Implied vol is (very loosely speaking) the risk neutral expectation of the realized volatility over the life of the option.
A 10Y implied vol is an average over 10 years, and therefore is relatively immune to short term spikes. It is slowly varying, relative to a 1M vol which only captures spikes in short term sentiment.
When the Vix (which is short term) went to over 150% in the crisis of 2008-9, you would not expect it to last for many months. Therefore the longer term vols did not spike in that extent.
It is essentially the same logic that applies to yield curves, where the 30Y rate moves in a much less volatile than the 1Y rate. The former reflects long term fundamentals, while the latter assesses the next business cycle and central bank responses.
Re (2) in your edit:
Implied vol skews are much more pronounced for short term options (when you have moneyness on the x-axis). After all, a 10% move is big over a day or a week, but not a big deal over two years. Also, just due to the law of large numbers distributions become more Gaussian in the long run, and the smile flattens out somewhat.

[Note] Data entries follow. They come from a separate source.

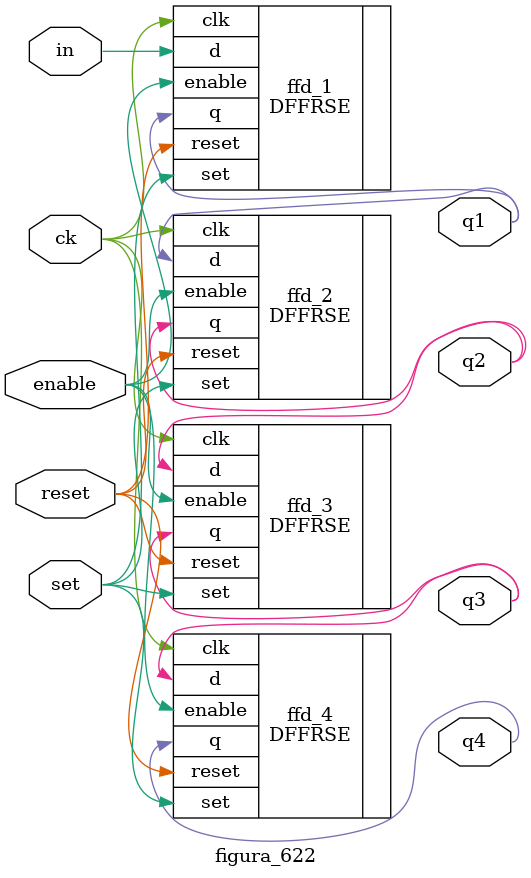
<source format=v>
module figura_622(
input in,
input ck,
input reset,
input set,
input enable,
output q4,
output q3,
output q2,
output q1
);

DFFRSE ffd_1(	.q(q1),
		.d(in),
		.clk(ck),
		.reset(reset),
		.set(set),
		.enable(enable));

DFFRSE ffd_2(	.q(q2),
		.d(q1),
		.clk(ck),
		.reset(reset),
		.set(set),
		.enable(enable));

DFFRSE ffd_3(	.q(q3),
		.d(q2),
		.clk(ck),
		.reset(reset),
		.set(set),
		.enable(enable));

DFFRSE ffd_4(	.q(q4),
		.d(q3),
		.clk(ck),
		.reset(reset),
		.set(set),
		.enable(enable));

endmodule
</source>
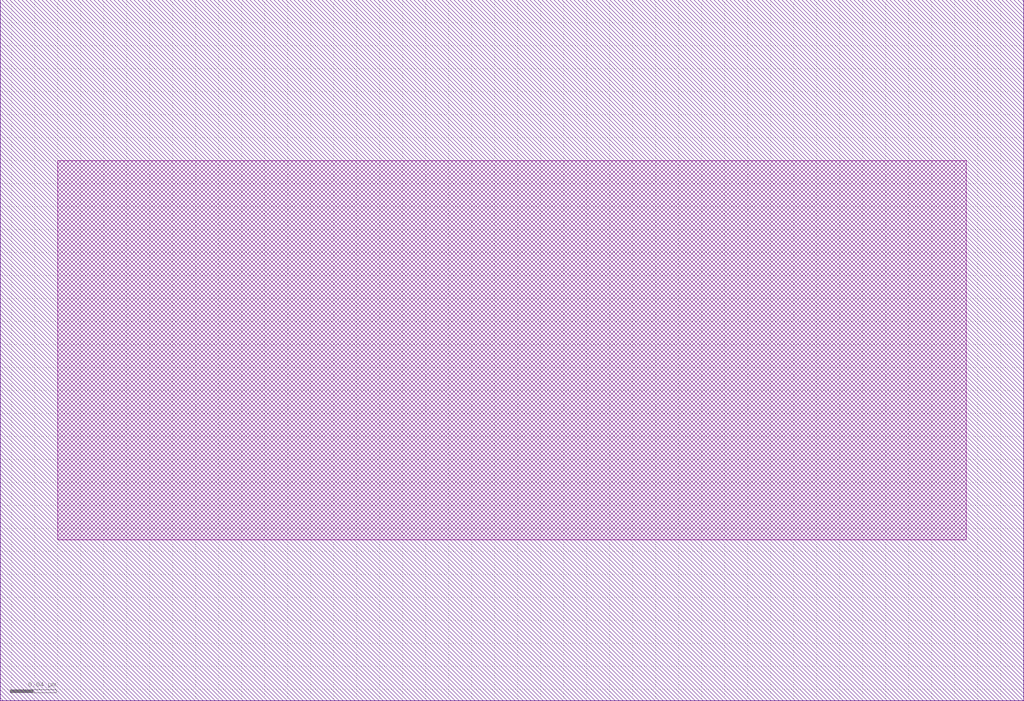
<source format=lef>
VERSION 5.7 ;
  NOWIREEXTENSIONATPIN ON ;
  DIVIDERCHAR "/" ;
  BUSBITCHARS "[]" ;
UNITS
  DATABASE MICRONS 200 ;
END UNITS

LAYER via2
  TYPE CUT ;
END via2

LAYER via
  TYPE CUT ;
END via

LAYER nwell
  TYPE MASTERSLICE ;
END nwell

LAYER via3
  TYPE CUT ;
END via3

LAYER pwell
  TYPE MASTERSLICE ;
END pwell

LAYER via4
  TYPE CUT ;
END via4

LAYER mcon
  TYPE CUT ;
END mcon

LAYER met6
  TYPE ROUTING ;
  WIDTH 0.030000 ;
  SPACING 0.040000 ;
  DIRECTION HORIZONTAL ;
END met6

LAYER met1
  TYPE ROUTING ;
  WIDTH 0.140000 ;
  SPACING 0.140000 ;
  DIRECTION HORIZONTAL ;
END met1

LAYER met3
  TYPE ROUTING ;
  WIDTH 0.300000 ;
  SPACING 0.300000 ;
  DIRECTION HORIZONTAL ;
END met3

LAYER met2
  TYPE ROUTING ;
  WIDTH 0.140000 ;
  SPACING 0.140000 ;
  DIRECTION HORIZONTAL ;
END met2

LAYER met4
  TYPE ROUTING ;
  WIDTH 0.300000 ;
  SPACING 0.300000 ;
  DIRECTION HORIZONTAL ;
END met4

LAYER met5
  TYPE ROUTING ;
  WIDTH 1.600000 ;
  SPACING 1.600000 ;
  DIRECTION HORIZONTAL ;
END met5

LAYER li1
  TYPE ROUTING ;
  WIDTH 0.170000 ;
  SPACING 0.170000 ;
  DIRECTION HORIZONTAL ;
END li1

MACRO sky130_hilas_nFET03
  CLASS BLOCK ;
  FOREIGN sky130_hilas_nFET03 ;
  ORIGIN 0.310 0.190 ;
  SIZE 0.890 BY 0.610 ;
  OBS
      LAYER li1 ;
        RECT -0.260 -0.050 0.530 0.280 ;
  END
END sky130_hilas_nFET03
END LIBRARY


</source>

Every stock/vol surface will have some degree of 'stickiness' associated with it: Say, for example, that the spot is 100, and (strike, vol) pairs look like that (90, 40%), (100 ATM, 30%), (110, 25%). If now the spot moves down to 95, there are three effects in play:
Sticky moneyness: The ATM spot level is now 95, and the whole skew will have the tendency to be carried with the declining spot to the left, in order for the ATM option to keep vol of 30%. When you use time series of ATM implied vols, this is what you implicitly assume. The option with strike 90 will see its implied vol going down to 35%, and so on.

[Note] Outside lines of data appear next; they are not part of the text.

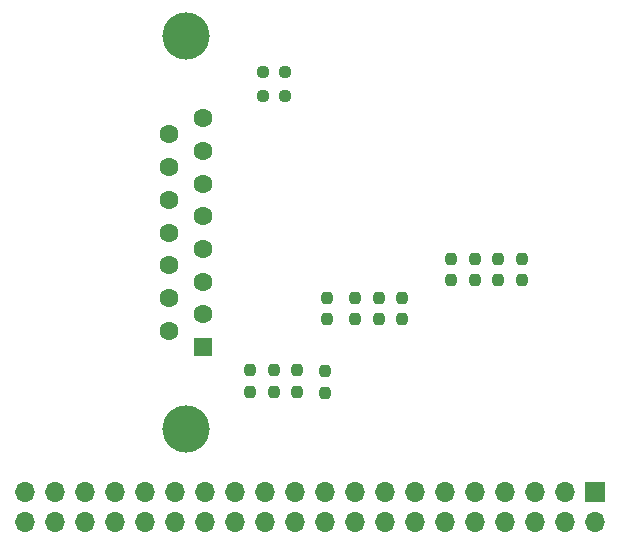
<source format=gbr>
%TF.GenerationSoftware,KiCad,Pcbnew,9.0.0*%
%TF.CreationDate,2025-03-15T18:46:04+01:00*%
%TF.ProjectId,VGA_adapter,5647415f-6164-4617-9074-65722e6b6963,rev?*%
%TF.SameCoordinates,Original*%
%TF.FileFunction,Soldermask,Top*%
%TF.FilePolarity,Negative*%
%FSLAX46Y46*%
G04 Gerber Fmt 4.6, Leading zero omitted, Abs format (unit mm)*
G04 Created by KiCad (PCBNEW 9.0.0) date 2025-03-15 18:46:04*
%MOMM*%
%LPD*%
G01*
G04 APERTURE LIST*
G04 Aperture macros list*
%AMRoundRect*
0 Rectangle with rounded corners*
0 $1 Rounding radius*
0 $2 $3 $4 $5 $6 $7 $8 $9 X,Y pos of 4 corners*
0 Add a 4 corners polygon primitive as box body*
4,1,4,$2,$3,$4,$5,$6,$7,$8,$9,$2,$3,0*
0 Add four circle primitives for the rounded corners*
1,1,$1+$1,$2,$3*
1,1,$1+$1,$4,$5*
1,1,$1+$1,$6,$7*
1,1,$1+$1,$8,$9*
0 Add four rect primitives between the rounded corners*
20,1,$1+$1,$2,$3,$4,$5,0*
20,1,$1+$1,$4,$5,$6,$7,0*
20,1,$1+$1,$6,$7,$8,$9,0*
20,1,$1+$1,$8,$9,$2,$3,0*%
G04 Aperture macros list end*
%ADD10C,1.600000*%
%ADD11R,1.600000X1.600000*%
%ADD12C,4.000000*%
%ADD13RoundRect,0.237500X0.237500X-0.250000X0.237500X0.250000X-0.237500X0.250000X-0.237500X-0.250000X0*%
%ADD14R,1.700000X1.700000*%
%ADD15O,1.700000X1.700000*%
%ADD16RoundRect,0.237500X-0.237500X0.250000X-0.237500X-0.250000X0.237500X-0.250000X0.237500X0.250000X0*%
%ADD17RoundRect,0.237500X-0.250000X-0.237500X0.250000X-0.237500X0.250000X0.237500X-0.250000X0.237500X0*%
G04 APERTURE END LIST*
D10*
%TO.C,J3*%
X121670331Y-108690000D03*
X121670331Y-111460000D03*
X121670331Y-114230000D03*
X121670331Y-117000000D03*
X121670331Y-119770000D03*
X121670331Y-122540000D03*
X121670331Y-125310000D03*
X124510331Y-107305000D03*
X124510331Y-110075000D03*
X124510331Y-112845000D03*
X124510331Y-115615000D03*
X124510331Y-118385000D03*
X124510331Y-121155000D03*
X124510331Y-123925000D03*
D11*
X124510331Y-126695000D03*
D12*
X123090331Y-133650000D03*
X123090331Y-100350000D03*
%TD*%
D13*
%TO.C,RB2*%
X149542000Y-119229500D03*
X149542000Y-121054500D03*
%TD*%
%TO.C,RB1*%
X151542000Y-119229500D03*
X151542000Y-121054500D03*
%TD*%
%TO.C,RG1*%
X134874000Y-128714843D03*
X134874000Y-130539843D03*
%TD*%
D14*
%TO.C,J2*%
X157700000Y-138960000D03*
D15*
X157700000Y-141500000D03*
X155160000Y-138960000D03*
X155160000Y-141500000D03*
X152620000Y-138960000D03*
X152620000Y-141500000D03*
X150080000Y-138960000D03*
X150080000Y-141500000D03*
X147540000Y-138960000D03*
X147540000Y-141500000D03*
X145000000Y-138960000D03*
X145000000Y-141500000D03*
X142460000Y-138960000D03*
X142460000Y-141500000D03*
X139920000Y-138960000D03*
X139920000Y-141500000D03*
X137380000Y-138960000D03*
X137380000Y-141500000D03*
X134840000Y-138960000D03*
X134840000Y-141500000D03*
X132300000Y-138960000D03*
X132300000Y-141500000D03*
X129760000Y-138960000D03*
X129760000Y-141500000D03*
X127220000Y-138960000D03*
X127220000Y-141500000D03*
X124680000Y-138960000D03*
X124680000Y-141500000D03*
X122140000Y-138960000D03*
X122140000Y-141500000D03*
X119600000Y-138960000D03*
X119600000Y-141500000D03*
X117060000Y-138960000D03*
X117060000Y-141500000D03*
X114520000Y-138960000D03*
X114520000Y-141500000D03*
X111980000Y-138960000D03*
X111980000Y-141500000D03*
X109440000Y-138960000D03*
X109440000Y-141500000D03*
%TD*%
D16*
%TO.C,RR4*%
X135000000Y-122531500D03*
X135000000Y-124356500D03*
%TD*%
D13*
%TO.C,RR3*%
X137414000Y-124356500D03*
X137414000Y-122531500D03*
%TD*%
%TO.C,RR2*%
X139414000Y-124356500D03*
X139414000Y-122531500D03*
%TD*%
%TO.C,RR1*%
X141414000Y-124356500D03*
X141414000Y-122531500D03*
%TD*%
D16*
%TO.C,RG4*%
X128500000Y-128675000D03*
X128500000Y-130500000D03*
%TD*%
D13*
%TO.C,RG3*%
X130500000Y-130500000D03*
X130500000Y-128675000D03*
%TD*%
%TO.C,RG2*%
X132500000Y-130500000D03*
X132500000Y-128675000D03*
%TD*%
D16*
%TO.C,RB4*%
X145542000Y-119229500D03*
X145542000Y-121054500D03*
%TD*%
D13*
%TO.C,RB3*%
X147542000Y-121054500D03*
X147542000Y-119229500D03*
%TD*%
D17*
%TO.C,R26*%
X129643500Y-105410000D03*
X131468500Y-105410000D03*
%TD*%
%TO.C,R25*%
X129643500Y-103378000D03*
X131468500Y-103378000D03*
%TD*%
M02*

</source>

Sticky strike: The skew stays where it is in terms of strikes. Since options are contractually defined in terms of strikes, the implied vols of individual options do not change (even though you now observe the ATM vol to go up, from 30% to 35%).
In reality every stock, index or FX will exhibit a mix of moneyness and strike strickiness. As a rule of thumb, I would say the sticky strike dominates over short term moves for equities.
The above move (or not move) the skew left and right. But you also have:
- Spot/vol correlation: Realised vol is correlated with spot. This does not refer to any particular option, and will move the whole skew up or down. It just says that if the spot drops by 5% the world is more volatile by 2% (and the time value of all options increases, so to speak).
As long term skews are much flatter, spot/vol correlation becomes more important over stickiness.
This is my toy understanding and decomposition: spot/vol correlation (up/down) and stickiness (left/right). It is not uncommon for people to confuse left/right for up/down and conclude that there more negative spot/vol correlation than there really is. Especially when they use short term vols like the Vix.